Kirk is asking Morrow to give him a ship and access to the now quarantined planet Genesis to go after Spock’s body. Morrow responds with, “Out of the question, my friend! The Council has ordered that no one but the science team goes to Genesis! Jim, your life and your career stand for rationality, not intellectual chaos. Keep up this emotional behavior and you’ll lose everything. You’ll destroy yourself! Do you understand me, Jim?”
While Kirk responds with, “I had to try,” he’s got that look in his eye like something more is afoot, and of course it is. This is what I’m here for and why I love this film. Kirk, along with a crew of McCoy, Scotty, Sulu, and Chekov, and Lt. Uhura’s help, take back the Enterprise and head off to Genesis.
There are two things of importance here. First, they take off, basically in their civilian clothes, which is why for a good portion of the rest of this film, Kirk looks like the Fonz, popped collar and all, and just as if not more important, is the stealing of their own ship.
This concept is getting back to the swashbuckling Captain Kirk of the original series, where he would do what needed to be done, often in spite of Starfleet regulations. This is precisely why this movie is my favorite so far, and there are other things.
I believe that the hand-to-hand fight between Kruge and Kirk is a better fight sequence than Kirk vs the Gorn. I believe that Robyn Curtis portrays a better Lt. Saavik than Kirstie Alley did in the previous film. But let’s talk about the opening credits for a moment here. On one hand I believe that the opening credits help me out because it notifies me that there is a new actor portraying Lt. Saavik, however, on the other hand spoiled the return of Spock’s father because I saw Mark Lenard’s name who plays Sarek. So I wasn’t really surprised, perhaps I wasn’t supposed to be, when Sarek appears at Kirk’s door. You take the good with the bad.
Like many fans of the original series, the fact that Spock chooses to mind meld with McCoy is pure perfection. “That green-blooded son of a bitch! It’s his revenge for all the arguments he lost.” Perhaps, but it’s also a sign that Spock and McCoy’s relationship also grew over time like Spock and Kirk’s. Perhaps, like a volcano, it was just bubbling there under the surface with a thick mantle of respect dotted with mountains of animosity.
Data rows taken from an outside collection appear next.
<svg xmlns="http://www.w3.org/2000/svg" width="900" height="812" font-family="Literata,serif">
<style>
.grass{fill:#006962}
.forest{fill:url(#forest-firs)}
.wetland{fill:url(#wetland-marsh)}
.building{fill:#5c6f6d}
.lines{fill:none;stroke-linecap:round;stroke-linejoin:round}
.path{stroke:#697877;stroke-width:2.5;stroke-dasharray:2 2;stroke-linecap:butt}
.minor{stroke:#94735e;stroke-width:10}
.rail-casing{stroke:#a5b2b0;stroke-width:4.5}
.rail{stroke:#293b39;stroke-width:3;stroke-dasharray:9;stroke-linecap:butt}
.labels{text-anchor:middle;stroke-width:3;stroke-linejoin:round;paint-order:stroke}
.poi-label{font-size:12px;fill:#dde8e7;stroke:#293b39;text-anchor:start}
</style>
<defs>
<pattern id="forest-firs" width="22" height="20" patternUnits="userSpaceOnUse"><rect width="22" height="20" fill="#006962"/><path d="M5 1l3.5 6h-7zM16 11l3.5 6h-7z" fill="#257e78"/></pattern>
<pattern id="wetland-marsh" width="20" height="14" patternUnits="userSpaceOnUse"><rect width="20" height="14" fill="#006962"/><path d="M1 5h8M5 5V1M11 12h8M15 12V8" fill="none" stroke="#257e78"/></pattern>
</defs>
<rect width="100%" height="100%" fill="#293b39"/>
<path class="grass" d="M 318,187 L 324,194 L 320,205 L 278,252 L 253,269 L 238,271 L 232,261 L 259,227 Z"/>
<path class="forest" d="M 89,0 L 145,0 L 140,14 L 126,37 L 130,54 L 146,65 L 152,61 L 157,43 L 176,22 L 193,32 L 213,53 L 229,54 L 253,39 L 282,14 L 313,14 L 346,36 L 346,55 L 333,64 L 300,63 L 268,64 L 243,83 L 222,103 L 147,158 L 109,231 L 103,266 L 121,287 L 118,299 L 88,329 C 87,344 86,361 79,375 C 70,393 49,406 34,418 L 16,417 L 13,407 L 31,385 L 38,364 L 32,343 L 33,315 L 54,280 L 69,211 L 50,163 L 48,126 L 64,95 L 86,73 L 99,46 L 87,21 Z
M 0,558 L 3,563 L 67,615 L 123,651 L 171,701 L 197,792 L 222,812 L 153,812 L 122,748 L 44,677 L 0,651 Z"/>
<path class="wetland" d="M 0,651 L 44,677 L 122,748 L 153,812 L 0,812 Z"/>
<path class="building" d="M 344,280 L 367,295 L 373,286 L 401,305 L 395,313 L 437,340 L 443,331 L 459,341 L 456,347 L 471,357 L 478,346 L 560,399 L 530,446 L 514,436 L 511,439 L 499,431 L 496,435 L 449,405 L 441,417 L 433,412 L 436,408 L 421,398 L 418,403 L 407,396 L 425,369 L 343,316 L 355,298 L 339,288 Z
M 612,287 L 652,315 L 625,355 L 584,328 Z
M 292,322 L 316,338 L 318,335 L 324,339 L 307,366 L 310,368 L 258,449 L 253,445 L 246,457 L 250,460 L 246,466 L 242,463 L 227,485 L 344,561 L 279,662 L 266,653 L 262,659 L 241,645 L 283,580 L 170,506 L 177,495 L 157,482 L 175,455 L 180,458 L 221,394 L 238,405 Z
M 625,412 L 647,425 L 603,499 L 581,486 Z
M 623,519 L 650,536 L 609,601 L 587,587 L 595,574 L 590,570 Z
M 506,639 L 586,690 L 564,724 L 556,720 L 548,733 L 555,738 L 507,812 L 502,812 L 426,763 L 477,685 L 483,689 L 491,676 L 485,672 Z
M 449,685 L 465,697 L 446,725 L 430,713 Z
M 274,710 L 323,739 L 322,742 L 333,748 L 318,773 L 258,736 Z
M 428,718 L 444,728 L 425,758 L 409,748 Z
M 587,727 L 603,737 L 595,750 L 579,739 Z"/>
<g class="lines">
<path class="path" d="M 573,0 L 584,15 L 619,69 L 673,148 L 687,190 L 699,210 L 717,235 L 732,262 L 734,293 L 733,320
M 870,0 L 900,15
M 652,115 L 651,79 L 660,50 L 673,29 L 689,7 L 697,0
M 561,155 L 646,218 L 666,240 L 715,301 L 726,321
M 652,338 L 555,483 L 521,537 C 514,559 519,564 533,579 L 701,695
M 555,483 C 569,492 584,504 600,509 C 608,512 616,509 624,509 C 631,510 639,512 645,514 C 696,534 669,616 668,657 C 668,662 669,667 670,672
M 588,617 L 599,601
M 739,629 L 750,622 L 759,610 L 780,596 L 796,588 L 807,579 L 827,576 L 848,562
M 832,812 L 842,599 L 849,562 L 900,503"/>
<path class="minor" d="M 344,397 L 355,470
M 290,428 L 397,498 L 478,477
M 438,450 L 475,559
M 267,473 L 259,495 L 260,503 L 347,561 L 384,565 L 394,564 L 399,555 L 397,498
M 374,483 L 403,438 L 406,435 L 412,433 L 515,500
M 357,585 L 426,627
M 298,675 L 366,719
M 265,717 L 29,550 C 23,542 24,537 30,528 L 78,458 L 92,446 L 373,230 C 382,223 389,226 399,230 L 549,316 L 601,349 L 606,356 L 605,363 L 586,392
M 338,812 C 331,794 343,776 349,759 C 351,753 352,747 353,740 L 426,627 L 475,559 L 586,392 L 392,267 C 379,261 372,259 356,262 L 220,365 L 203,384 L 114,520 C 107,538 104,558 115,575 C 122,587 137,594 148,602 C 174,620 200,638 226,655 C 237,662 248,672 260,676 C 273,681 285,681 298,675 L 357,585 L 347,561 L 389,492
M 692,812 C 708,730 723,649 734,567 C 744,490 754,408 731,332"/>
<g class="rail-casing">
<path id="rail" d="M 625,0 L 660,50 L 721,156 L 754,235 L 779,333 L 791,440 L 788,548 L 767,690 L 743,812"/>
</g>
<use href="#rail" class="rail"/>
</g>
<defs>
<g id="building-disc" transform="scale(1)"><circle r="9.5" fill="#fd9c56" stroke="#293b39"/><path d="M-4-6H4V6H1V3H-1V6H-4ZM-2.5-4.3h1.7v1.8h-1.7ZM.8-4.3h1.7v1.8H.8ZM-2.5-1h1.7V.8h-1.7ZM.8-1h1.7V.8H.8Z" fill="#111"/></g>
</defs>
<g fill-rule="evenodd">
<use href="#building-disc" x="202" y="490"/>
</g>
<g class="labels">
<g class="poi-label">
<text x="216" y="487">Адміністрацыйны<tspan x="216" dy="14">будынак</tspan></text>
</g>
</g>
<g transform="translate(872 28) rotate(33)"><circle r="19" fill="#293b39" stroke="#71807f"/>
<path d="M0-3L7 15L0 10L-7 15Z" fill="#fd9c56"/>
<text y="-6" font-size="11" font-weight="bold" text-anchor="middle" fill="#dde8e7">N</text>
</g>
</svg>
The language game has been magnified as well, with a central plot point being Captain Kirk’s use of the Klingon language. How much he really grasps is, well, not determined in this film, but he knows enough.
Now, I don’t know how much of my love for this film is because it’s directed by Leonard Nimoy, who was an integral part of not just the franchise but the original series that I first fell in love with, but it can’t be just a coincidence that this film returns to that original form more than either of the previous two. And yes this is a reiteration, but it’s important, because that’s why this is my favorite film in the franchise so far!
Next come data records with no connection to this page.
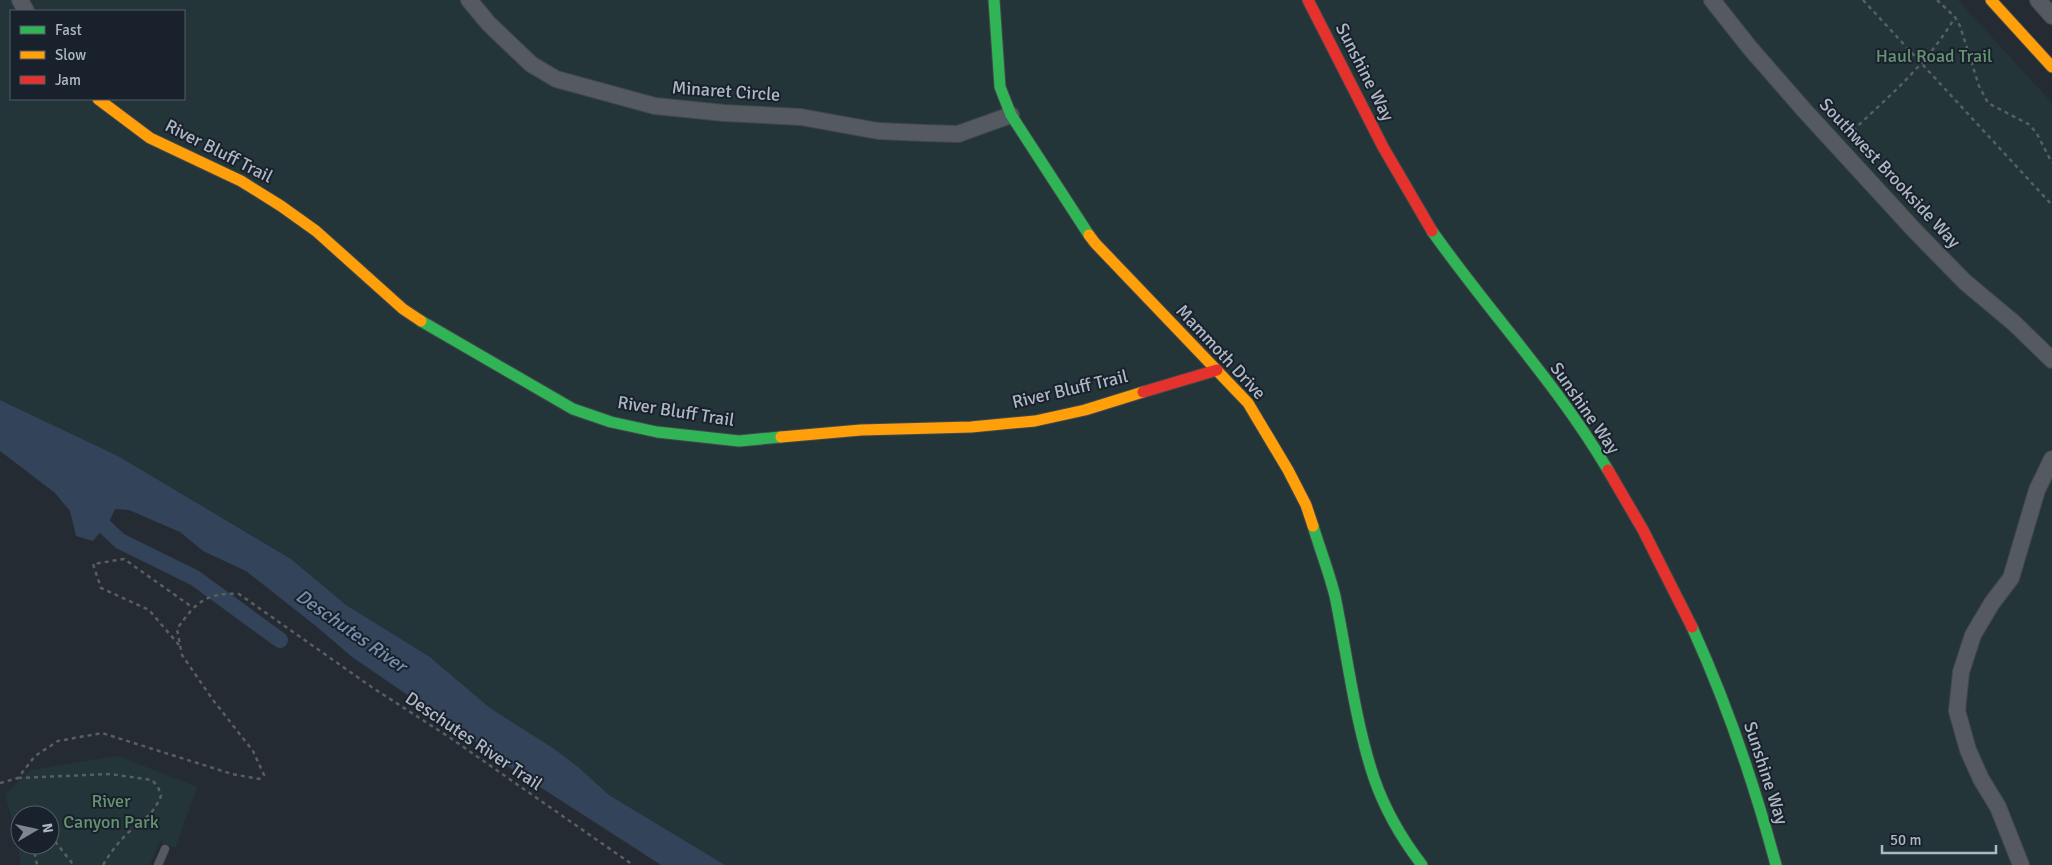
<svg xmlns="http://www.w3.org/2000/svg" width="2052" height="865" font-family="Signika,sans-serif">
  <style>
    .green { fill: #233538; fill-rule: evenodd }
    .water { fill: #33435a }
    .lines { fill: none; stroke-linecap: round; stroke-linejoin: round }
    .canal { stroke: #33435a; stroke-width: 16 }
    .lane-casing { stroke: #42474c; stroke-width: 9 }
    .street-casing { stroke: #42474c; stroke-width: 18 }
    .fast-casing { stroke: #42474c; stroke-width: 13 }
    .slow-casing { stroke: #42474c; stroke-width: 13 }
    .jam-casing { stroke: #42474c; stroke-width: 13 }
    .path { stroke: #585e63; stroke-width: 2.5; stroke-dasharray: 4 4; stroke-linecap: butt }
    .lane { stroke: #555960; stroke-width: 8 }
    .street { stroke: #555960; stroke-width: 16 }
    .fast { stroke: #30b455; stroke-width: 11 }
    .slow { stroke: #ff9f0a; stroke-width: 11 }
    .jam { stroke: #e5322d; stroke-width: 11 }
    .labels { text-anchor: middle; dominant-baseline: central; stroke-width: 4; stroke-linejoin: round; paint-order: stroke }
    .park-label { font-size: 18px; fill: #669471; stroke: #19212c }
    .street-label { font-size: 18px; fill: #aeb7c4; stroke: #19212c }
    .water-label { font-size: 19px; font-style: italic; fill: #768eac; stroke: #19212c }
  </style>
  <rect width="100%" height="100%" fill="#252b32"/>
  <!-- green -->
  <g class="green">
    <path d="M0,0H1958L2052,103V865H725L609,795L577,766L553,748L490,708L430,657L346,605L291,559L118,456L0,400ZM11,11H184V99H11Z"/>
    <path d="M118,756L197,787L175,848L160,841L150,865H20L18,841L5,794L31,770ZM20,815H50V845H20Z"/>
  </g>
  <!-- water -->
  <path class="water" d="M0,400L118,456L291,559L346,605L430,657L490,708L553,748L577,766L609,795L725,865H661L509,767L482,746L352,657L317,627L246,571L203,551L180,532L129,510L115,509L110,520L93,541L76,536L70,511L55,493L0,451Z"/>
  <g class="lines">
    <!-- canal -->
    <path class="canal" d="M105,527L120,541L195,578L280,640"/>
    <defs>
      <path id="lane" d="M158,865L165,849"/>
      <g id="street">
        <path d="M20,0L26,11"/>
        <path d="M469,0L489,24L531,64L556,79L655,106L724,113L801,117L878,131L926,133L958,134L1011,115"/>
        <path d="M1712,0L1750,48L1805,111L1916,232L1965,282L2014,323L2052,360"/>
        <path d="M2038,0L2052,16"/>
        <path d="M2021,865L1998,807L1981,779L1968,750L1957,711L1961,672L1973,635L1992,603L2011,578L2037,490L2052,459"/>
      </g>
      <g id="fast">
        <path d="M994,0L1000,87L1011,115L1089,235"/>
        <path d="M1432,231C1489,312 1558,385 1608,470"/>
        <path d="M421,321L573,409L611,422L657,432L739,441L781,437"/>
        <path d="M1313,526C1320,549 1329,572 1335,596C1347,654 1355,722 1374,778C1385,810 1402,839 1422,865"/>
        <path d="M1692,627C1727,704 1754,783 1776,865"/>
      </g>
      <g id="slow">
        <path d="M1991,0L2052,67"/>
        <path d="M98,99L150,138L241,181L281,206L316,231L403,309L421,321"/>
        <path d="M1089,235L1095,243L1248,403L1288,470L1306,505L1313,526"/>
        <path d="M781,437L861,430L971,427L1035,421L1085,410L1143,392"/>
      </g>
      <g id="jam">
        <path d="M1308,0L1383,147L1432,231"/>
        <path d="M1143,392L1217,370"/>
        <path d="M1608,470L1643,530L1692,627"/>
      </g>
    </defs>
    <!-- lane casing -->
    <use href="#lane" class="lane-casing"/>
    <!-- street casing -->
    <use href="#street" class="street-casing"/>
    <!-- fast casing -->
    <use href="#fast" class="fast-casing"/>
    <!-- slow casing -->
    <use href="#slow" class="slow-casing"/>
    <!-- jam casing -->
    <use href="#jam" class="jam-casing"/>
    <!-- path -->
    <g class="path">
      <path d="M1863,0L2052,205"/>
      <path d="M1937,0L1955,17L1960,26L1979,86L1988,103L2030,125L2037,134L2052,163"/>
      <path d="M1847,136C1886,99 1928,64 1955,17"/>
      <path d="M179,645L149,610L101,588L93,564L124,559L192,607"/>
      <path d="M18,778L110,774L152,780L158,787L161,796C153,815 145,818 130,831C120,840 110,853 103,865"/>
      <path d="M0,783L18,778L35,756L58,741L102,733L232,774L259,779L264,775L253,751L213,700L182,655L177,629C195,603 206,592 239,594L373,688L449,737L633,865"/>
      <path d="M50,835L72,863L76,865"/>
      <path d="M33,845L37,865"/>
    </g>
    <!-- lane -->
    <use href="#lane" class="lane"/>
    <!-- street -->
    <use href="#street" class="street"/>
    <!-- fast -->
    <use href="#fast" class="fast"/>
    <!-- slow -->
    <use href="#slow" class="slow"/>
    <!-- jam -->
    <use href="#jam" class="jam"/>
  </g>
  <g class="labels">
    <!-- park labels -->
    <g class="park-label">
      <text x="1934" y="56">Haul Road Trail</text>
      <text x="111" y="801">River<tspan x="111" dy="21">Canyon Park</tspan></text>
    </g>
    <!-- street labels -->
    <g class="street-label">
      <text transform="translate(1365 72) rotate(63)">Sunshine Way</text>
      <text transform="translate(726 91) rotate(4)">Minaret Circle</text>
      <text transform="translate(219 151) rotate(27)">River Bluff Trail</text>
      <text transform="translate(1890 173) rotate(47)">Southwest Brookside Way</text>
      <text transform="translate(1221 352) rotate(47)">Mammoth Drive</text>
      <text transform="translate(1070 389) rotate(-13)">River Bluff Trail</text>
      <text transform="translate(1585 408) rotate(55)">Sunshine Way</text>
      <text transform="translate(676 411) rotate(9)">River Bluff Trail</text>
      <text transform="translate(474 741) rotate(34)">Deschutes River Trail</text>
      <text transform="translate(1766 773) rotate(72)">Sunshine Way</text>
    </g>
    <!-- water labels -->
    <g class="water-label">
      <text transform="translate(351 631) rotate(35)">Deschutes River</text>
    </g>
  </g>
  <!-- legend -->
  <rect x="10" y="10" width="175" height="90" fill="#19212c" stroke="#555d69"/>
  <rect x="20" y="26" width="25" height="8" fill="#30b455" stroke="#555d69"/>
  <text x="55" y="35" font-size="15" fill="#aeb7c4">Fast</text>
  <rect x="20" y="51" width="25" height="8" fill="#ff9f0a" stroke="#555d69"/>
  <text x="55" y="60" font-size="15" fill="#aeb7c4">Slow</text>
  <rect x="20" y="76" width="25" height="8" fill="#e5322d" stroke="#555d69"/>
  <text x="55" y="85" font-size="15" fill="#aeb7c4">Jam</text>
  <!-- north arrow -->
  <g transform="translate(35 830) rotate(81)"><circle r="24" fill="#19212c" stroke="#555d69"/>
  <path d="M0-4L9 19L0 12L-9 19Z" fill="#7e8691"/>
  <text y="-8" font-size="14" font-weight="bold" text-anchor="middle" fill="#aeb7c4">N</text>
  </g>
  <!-- scale -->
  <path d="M1882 845v8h114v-8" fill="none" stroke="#aeb7c4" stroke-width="2.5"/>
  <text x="1890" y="845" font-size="15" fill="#aeb7c4" stroke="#19212c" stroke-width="4" paint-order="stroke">50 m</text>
</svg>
This film has all of the emotion and adventure of the classic television series. The only difference is that it’s on a larger scale and there is one very instrumental piece of the franchise that is missing as the movie comes to it’s close with …AND THE ADVENTURE CONTINUES…
I am aware the adventure continues, but I wonder on what ship, since we saw the entire destruction of the Enterprise in a BIG BADA BOOM fireball. That ship has been as much a character as any named crew member. It’s a ship that is integral to the entire franchise up to this point as it is not only Captain Kirk’s ship, it was Captain Pike’s ship, and it’s really the only ship in the fleet that matters…
And that destruction did come as a shock. Throughout the franchise thus far, fans have seen the self-destruct sequence initiated a few times before, but never did it actually end with explosive results. It’s usually just a bluff, and until the final actual explosion, it’s what I thought would happen again.
The adventure continuing without it seems illogical, and yet the adventure will continue. I don’t know if it’ll be a retcon or an Enterprise II, but I look forward to what the next film has in store as, so far, they keep getting better and better.